** Data for the task follows **

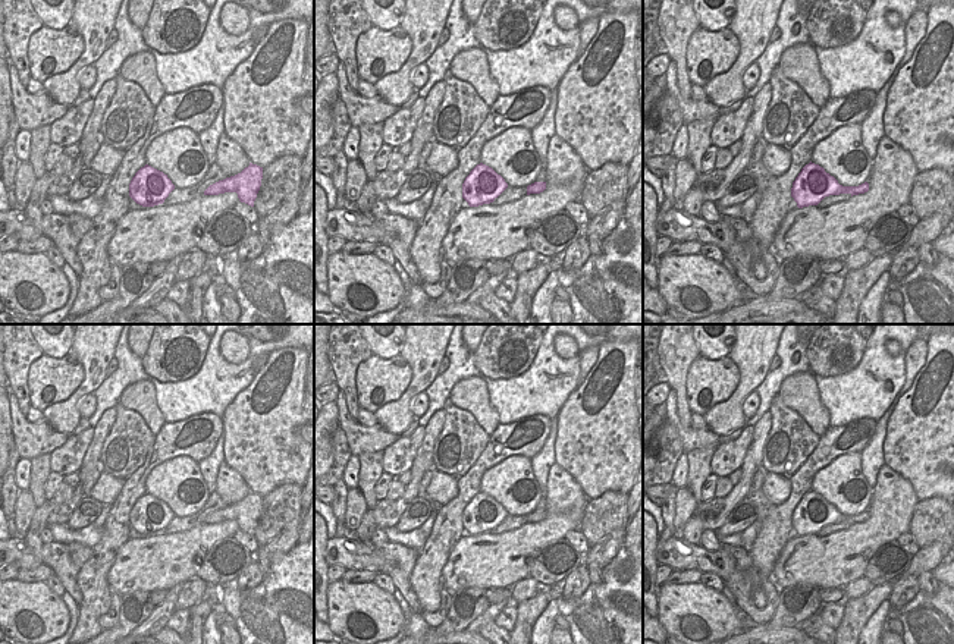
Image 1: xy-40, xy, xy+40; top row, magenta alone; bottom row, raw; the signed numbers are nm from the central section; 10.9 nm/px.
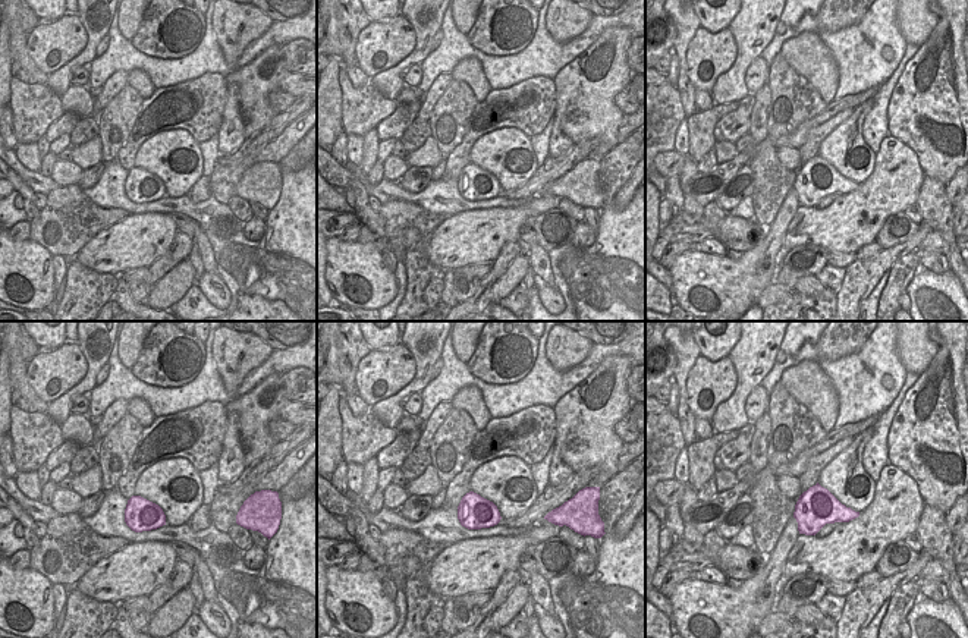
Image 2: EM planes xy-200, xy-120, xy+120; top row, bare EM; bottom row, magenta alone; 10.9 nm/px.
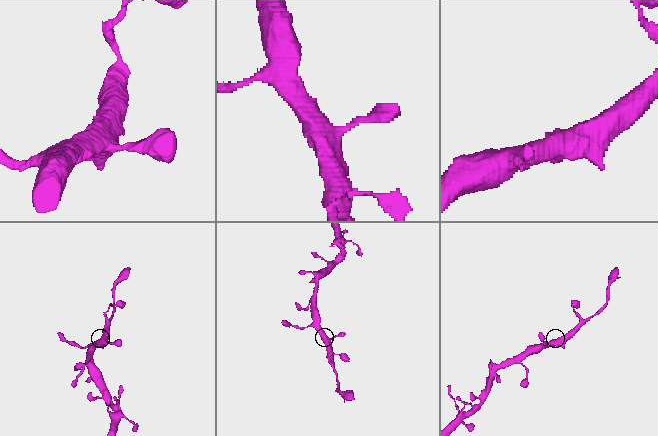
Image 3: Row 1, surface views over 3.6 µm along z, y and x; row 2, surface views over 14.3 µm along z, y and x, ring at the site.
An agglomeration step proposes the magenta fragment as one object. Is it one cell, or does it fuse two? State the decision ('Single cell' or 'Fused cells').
Single cell.

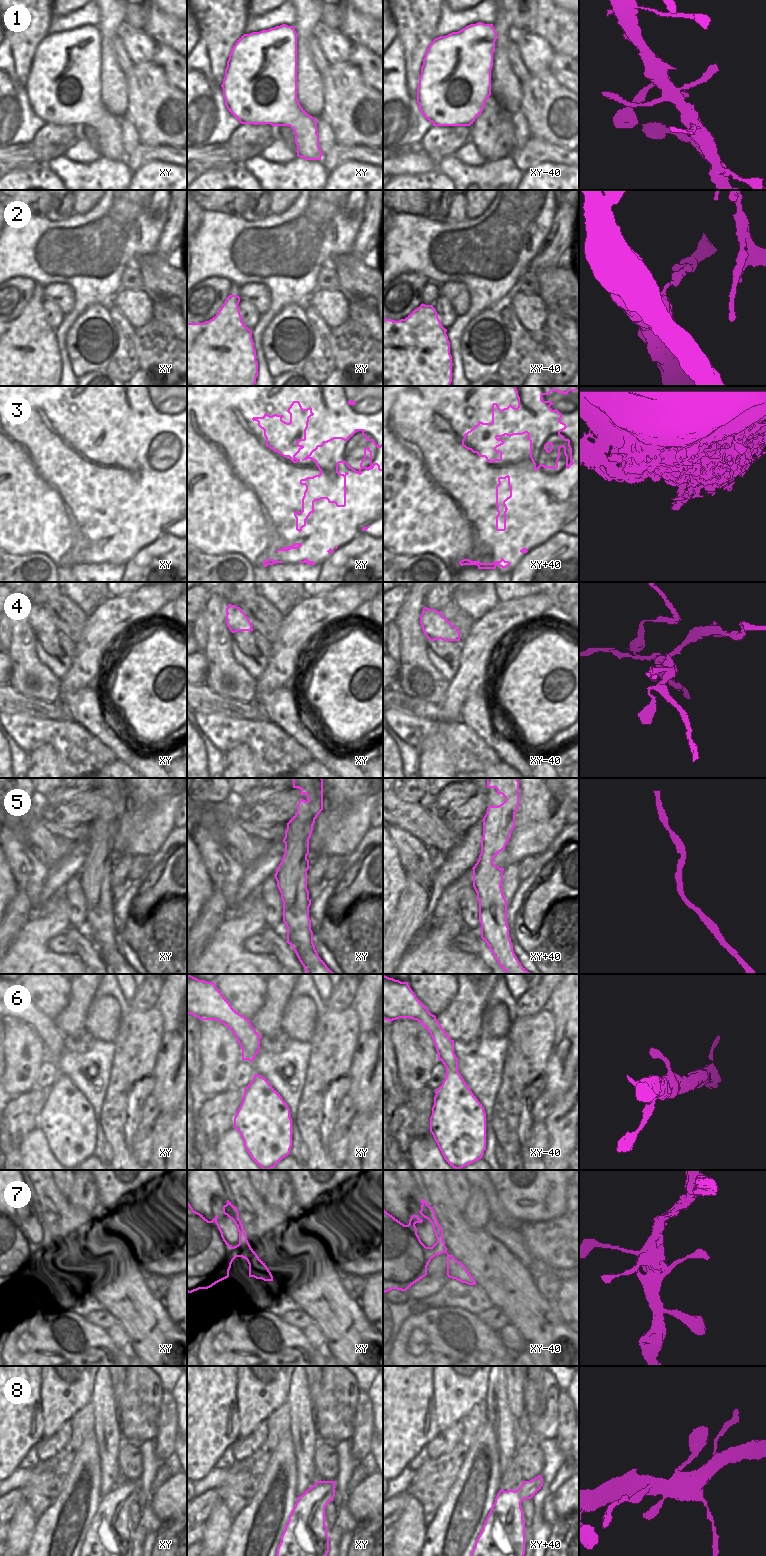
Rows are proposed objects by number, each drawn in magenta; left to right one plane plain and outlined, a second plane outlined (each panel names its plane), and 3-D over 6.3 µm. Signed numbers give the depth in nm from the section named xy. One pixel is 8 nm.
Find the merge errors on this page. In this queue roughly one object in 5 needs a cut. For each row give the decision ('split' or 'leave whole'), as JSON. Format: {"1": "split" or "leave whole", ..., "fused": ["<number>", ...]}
{"1": "leave whole", "2": "split", "3": "leave whole", "4": "split", "5": "leave whole", "6": "leave whole", "7": "leave whole", "8": "leave whole", "fused": ["2", "4"]}

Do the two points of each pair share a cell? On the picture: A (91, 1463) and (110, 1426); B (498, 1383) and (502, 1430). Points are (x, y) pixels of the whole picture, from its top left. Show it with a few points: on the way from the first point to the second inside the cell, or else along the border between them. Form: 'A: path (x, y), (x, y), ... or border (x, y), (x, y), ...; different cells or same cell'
A: border (94, 1432), (101, 1474); different cells
B: path (498, 1395), (500, 1418); same cell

** End of Data for the task **

Task to carry out: Nothing but the lines from the one holding "Rows are proposed" through the last line of the data may be output, and each must match exactly.

Worked solution:
Rows are proposed objects by number, each drawn in magenta; left to right one plane plain and outlined, a second plane outlined (each panel names its plane), and 3-D over 6.3 µm. Signed numbers give the depth in nm from the section named xy. One pixel is 8 nm.
Find the merge errors on this page. In this queue roughly one object in 5 needs a cut. For each row give the decision ('split' or 'leave whole'), as JSON. Format: {"1": "split" or "leave whole", ..., "fused": ["<number>", ...]}
{"1": "leave whole", "2": "split", "3": "leave whole", "4": "split", "5": "leave whole", "6": "leave whole", "7": "leave whole", "8": "leave whole", "fused": ["2", "4"]}

Do the two points of each pair share a cell? On the picture: A (91, 1463) and (110, 1426); B (498, 1383) and (502, 1430). Points are (x, y) pixels of the whole picture, from its top left. Show it with a few points: on the way from the first point to the second inside the cell, or else along the border between them. Form: 'A: path (x, y), (x, y), ... or border (x, y), (x, y), ...; different cells or same cell'
A: border (94, 1432), (101, 1474); different cells
B: path (498, 1395), (500, 1418); same cell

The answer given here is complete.